■ **Instructions to follow**:
After locating the line with "(15) Sales of" in the data that follows, return it and every later line exactly, up to and including the line with "(22) Leases or".

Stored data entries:
———
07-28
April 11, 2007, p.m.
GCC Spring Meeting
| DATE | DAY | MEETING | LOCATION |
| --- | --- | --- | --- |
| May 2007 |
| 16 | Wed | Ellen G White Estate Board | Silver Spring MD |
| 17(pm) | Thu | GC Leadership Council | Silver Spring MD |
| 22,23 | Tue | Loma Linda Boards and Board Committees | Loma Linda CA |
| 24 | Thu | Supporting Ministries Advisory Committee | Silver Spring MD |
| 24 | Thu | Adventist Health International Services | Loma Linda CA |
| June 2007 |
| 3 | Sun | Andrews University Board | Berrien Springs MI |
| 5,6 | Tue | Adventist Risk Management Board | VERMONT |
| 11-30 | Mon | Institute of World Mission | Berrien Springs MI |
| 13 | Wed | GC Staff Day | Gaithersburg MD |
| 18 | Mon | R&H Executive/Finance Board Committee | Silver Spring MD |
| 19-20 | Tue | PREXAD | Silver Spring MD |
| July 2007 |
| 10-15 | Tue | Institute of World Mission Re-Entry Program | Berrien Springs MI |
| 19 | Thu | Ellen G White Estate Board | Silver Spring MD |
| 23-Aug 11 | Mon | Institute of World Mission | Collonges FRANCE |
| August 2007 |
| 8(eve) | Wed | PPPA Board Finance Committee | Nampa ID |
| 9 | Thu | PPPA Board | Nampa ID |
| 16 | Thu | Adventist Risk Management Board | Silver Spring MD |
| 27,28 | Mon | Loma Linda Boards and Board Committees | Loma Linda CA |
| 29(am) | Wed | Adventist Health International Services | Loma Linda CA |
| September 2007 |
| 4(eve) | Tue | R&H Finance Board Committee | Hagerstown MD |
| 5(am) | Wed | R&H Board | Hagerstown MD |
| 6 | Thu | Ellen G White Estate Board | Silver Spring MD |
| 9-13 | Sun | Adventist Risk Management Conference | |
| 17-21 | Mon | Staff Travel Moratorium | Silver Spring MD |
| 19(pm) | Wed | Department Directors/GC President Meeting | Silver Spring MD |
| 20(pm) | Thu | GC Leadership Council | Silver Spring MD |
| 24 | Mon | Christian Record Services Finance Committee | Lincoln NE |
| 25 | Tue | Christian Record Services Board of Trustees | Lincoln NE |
———
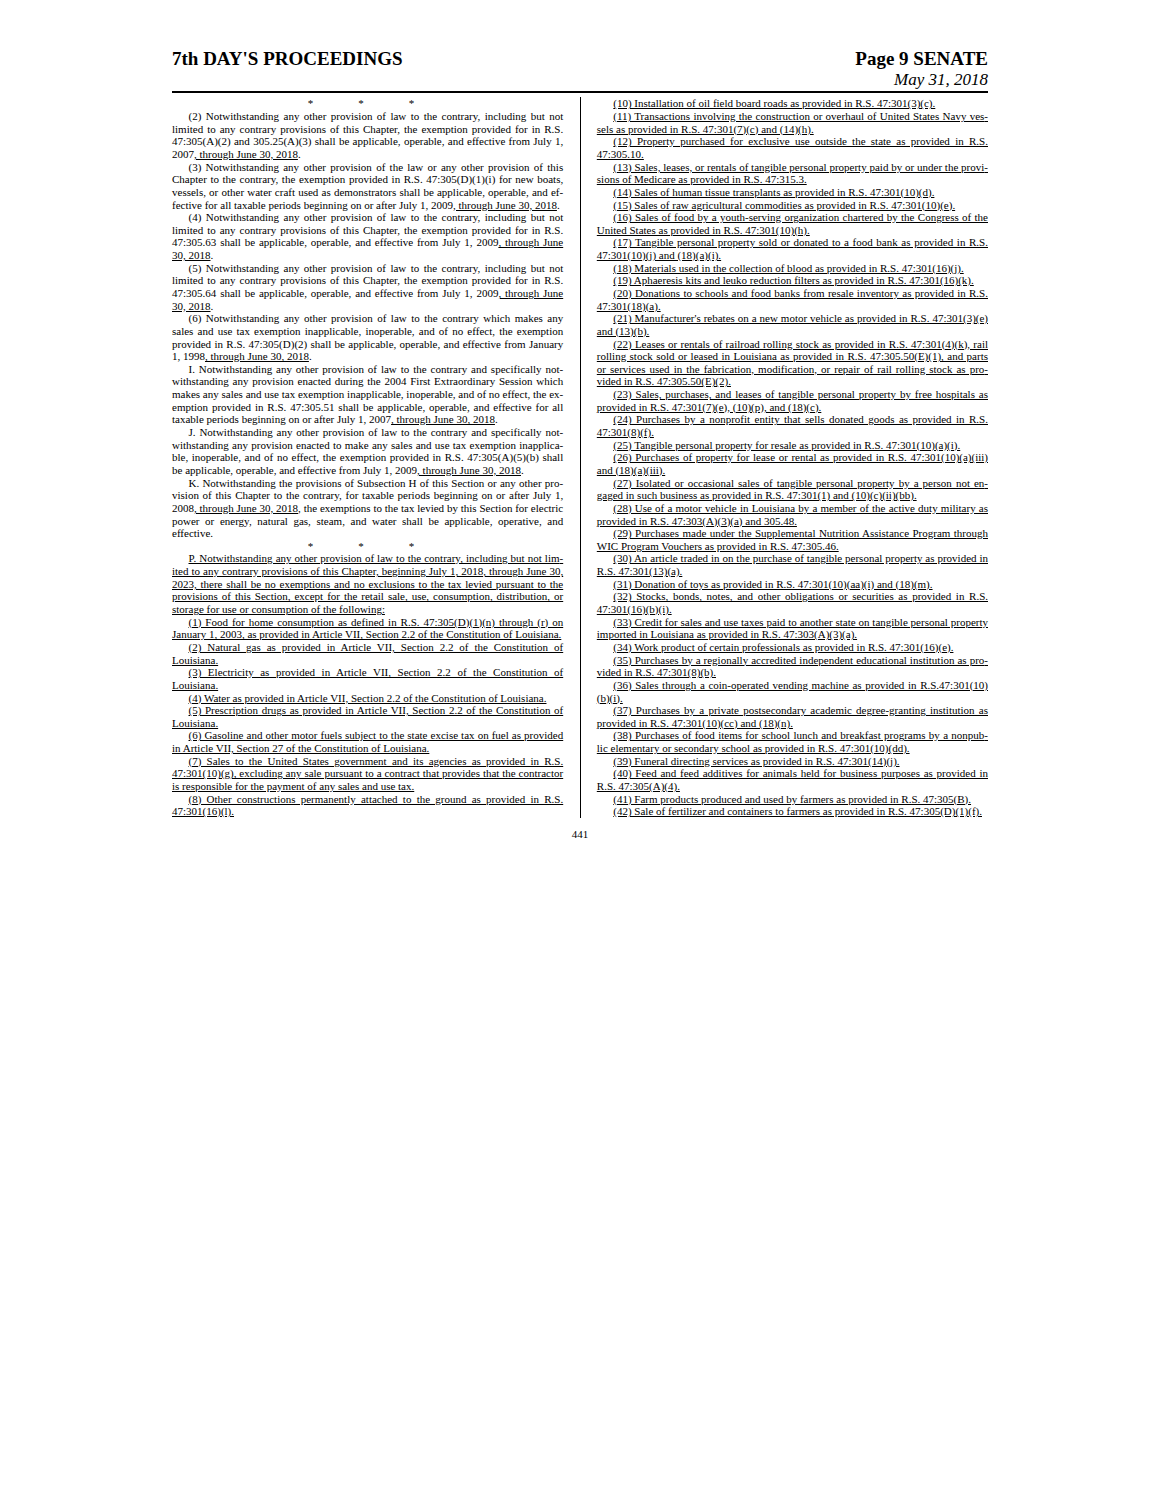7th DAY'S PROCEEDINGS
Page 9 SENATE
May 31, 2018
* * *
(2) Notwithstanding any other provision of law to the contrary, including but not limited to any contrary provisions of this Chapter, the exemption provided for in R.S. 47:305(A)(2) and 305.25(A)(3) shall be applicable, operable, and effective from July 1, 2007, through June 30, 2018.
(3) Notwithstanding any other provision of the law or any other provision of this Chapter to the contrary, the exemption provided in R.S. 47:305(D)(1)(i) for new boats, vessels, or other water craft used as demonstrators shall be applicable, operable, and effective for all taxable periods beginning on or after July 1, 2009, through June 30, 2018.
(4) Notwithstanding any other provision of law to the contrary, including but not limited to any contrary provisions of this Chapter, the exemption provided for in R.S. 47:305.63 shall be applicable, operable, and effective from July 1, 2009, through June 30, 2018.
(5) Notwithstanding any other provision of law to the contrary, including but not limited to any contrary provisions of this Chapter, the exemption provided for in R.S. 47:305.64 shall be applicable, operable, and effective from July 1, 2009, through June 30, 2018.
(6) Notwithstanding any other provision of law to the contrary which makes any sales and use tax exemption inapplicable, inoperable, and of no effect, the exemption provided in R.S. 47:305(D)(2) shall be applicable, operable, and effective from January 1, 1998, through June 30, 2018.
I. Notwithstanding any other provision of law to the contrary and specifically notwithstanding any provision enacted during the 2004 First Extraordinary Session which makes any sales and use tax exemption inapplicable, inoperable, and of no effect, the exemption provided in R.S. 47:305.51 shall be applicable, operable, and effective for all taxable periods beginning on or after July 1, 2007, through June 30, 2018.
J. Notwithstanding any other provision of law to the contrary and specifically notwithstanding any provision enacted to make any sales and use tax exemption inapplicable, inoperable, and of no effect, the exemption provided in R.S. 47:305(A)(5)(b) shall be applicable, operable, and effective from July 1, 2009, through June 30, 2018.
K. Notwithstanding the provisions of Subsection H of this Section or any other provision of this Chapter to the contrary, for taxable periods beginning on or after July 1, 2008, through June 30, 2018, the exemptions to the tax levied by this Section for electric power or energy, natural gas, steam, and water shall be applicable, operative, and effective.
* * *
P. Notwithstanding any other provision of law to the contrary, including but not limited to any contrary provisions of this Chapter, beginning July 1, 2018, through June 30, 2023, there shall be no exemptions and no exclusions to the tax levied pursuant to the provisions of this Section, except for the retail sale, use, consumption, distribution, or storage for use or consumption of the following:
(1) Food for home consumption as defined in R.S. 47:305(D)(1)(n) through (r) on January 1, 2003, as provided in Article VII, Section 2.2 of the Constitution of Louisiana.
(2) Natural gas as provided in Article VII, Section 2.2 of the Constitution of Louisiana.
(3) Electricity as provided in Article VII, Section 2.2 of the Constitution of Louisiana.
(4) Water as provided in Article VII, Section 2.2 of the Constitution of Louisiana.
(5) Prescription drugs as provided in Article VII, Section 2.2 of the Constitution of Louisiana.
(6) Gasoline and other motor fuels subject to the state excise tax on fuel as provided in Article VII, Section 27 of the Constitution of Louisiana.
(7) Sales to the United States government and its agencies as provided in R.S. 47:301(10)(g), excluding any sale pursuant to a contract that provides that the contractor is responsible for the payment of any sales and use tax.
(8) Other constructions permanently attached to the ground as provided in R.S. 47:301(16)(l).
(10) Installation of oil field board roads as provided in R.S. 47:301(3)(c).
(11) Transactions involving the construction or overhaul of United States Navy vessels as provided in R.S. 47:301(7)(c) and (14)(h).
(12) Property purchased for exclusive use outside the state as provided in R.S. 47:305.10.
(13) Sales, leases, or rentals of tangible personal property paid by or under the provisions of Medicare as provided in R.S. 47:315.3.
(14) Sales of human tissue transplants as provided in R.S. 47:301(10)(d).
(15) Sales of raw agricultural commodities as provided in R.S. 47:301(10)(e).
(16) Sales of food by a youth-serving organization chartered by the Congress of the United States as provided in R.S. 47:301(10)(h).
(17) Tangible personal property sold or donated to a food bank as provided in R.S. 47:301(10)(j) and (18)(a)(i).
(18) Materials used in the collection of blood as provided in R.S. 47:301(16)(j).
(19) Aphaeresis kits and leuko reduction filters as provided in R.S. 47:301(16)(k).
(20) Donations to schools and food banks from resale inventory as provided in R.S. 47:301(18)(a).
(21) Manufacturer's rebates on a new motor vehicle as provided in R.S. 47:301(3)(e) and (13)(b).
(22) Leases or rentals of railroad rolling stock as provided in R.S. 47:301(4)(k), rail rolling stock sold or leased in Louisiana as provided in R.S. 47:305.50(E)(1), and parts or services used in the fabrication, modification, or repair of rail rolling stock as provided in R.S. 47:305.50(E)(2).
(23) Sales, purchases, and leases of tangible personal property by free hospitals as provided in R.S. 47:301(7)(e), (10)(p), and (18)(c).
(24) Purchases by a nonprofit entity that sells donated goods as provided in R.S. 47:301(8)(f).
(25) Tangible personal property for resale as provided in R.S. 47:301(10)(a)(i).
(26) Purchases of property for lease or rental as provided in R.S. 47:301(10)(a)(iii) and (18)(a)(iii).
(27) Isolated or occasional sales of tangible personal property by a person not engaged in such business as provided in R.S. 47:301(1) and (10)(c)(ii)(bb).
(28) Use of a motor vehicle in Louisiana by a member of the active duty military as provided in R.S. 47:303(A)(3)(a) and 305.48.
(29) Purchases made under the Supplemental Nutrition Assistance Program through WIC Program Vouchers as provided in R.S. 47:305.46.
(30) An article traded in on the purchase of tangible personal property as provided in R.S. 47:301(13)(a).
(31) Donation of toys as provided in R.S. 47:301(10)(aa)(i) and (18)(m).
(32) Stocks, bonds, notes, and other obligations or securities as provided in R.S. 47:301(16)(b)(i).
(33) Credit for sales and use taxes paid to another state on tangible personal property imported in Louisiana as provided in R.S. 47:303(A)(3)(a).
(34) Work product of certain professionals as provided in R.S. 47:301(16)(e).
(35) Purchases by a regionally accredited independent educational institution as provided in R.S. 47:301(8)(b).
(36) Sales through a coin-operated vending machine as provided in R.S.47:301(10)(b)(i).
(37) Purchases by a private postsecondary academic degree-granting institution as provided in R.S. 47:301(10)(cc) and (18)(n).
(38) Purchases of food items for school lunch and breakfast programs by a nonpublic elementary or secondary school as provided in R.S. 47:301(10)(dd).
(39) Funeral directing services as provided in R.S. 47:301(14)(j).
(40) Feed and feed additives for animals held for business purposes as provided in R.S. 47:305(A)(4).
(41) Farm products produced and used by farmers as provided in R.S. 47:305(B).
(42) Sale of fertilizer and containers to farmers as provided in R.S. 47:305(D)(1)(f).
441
———
■ **Finished task**:
(15) Sales of raw agricultural commodities as provided in R.S. 47:301(10)(e).
(16) Sales of food by a youth-serving organization chartered by the Congress of the United States as provided in R.S. 47:301(10)(h).
(17) Tangible personal property sold or donated to a food bank as provided in R.S. 47:301(10)(j) and (18)(a)(i).
(18) Materials used in the collection of blood as provided in R.S. 47:301(16)(j).
(19) Aphaeresis kits and leuko reduction filters as provided in R.S. 47:301(16)(k).
(20) Donations to schools and food banks from resale inventory as provided in R.S. 47:301(18)(a).
(21) Manufacturer's rebates on a new motor vehicle as provided in R.S. 47:301(3)(e) and (13)(b).
(22) Leases or rentals of railroad rolling stock as provided in R.S. 47:301(4)(k), rail rolling stock sold or leased in Louisiana as provided in R.S. 47:305.50(E)(1), and parts or services used in the fabrication, modification, or repair of rail rolling stock as provided in R.S. 47:305.50(E)(2).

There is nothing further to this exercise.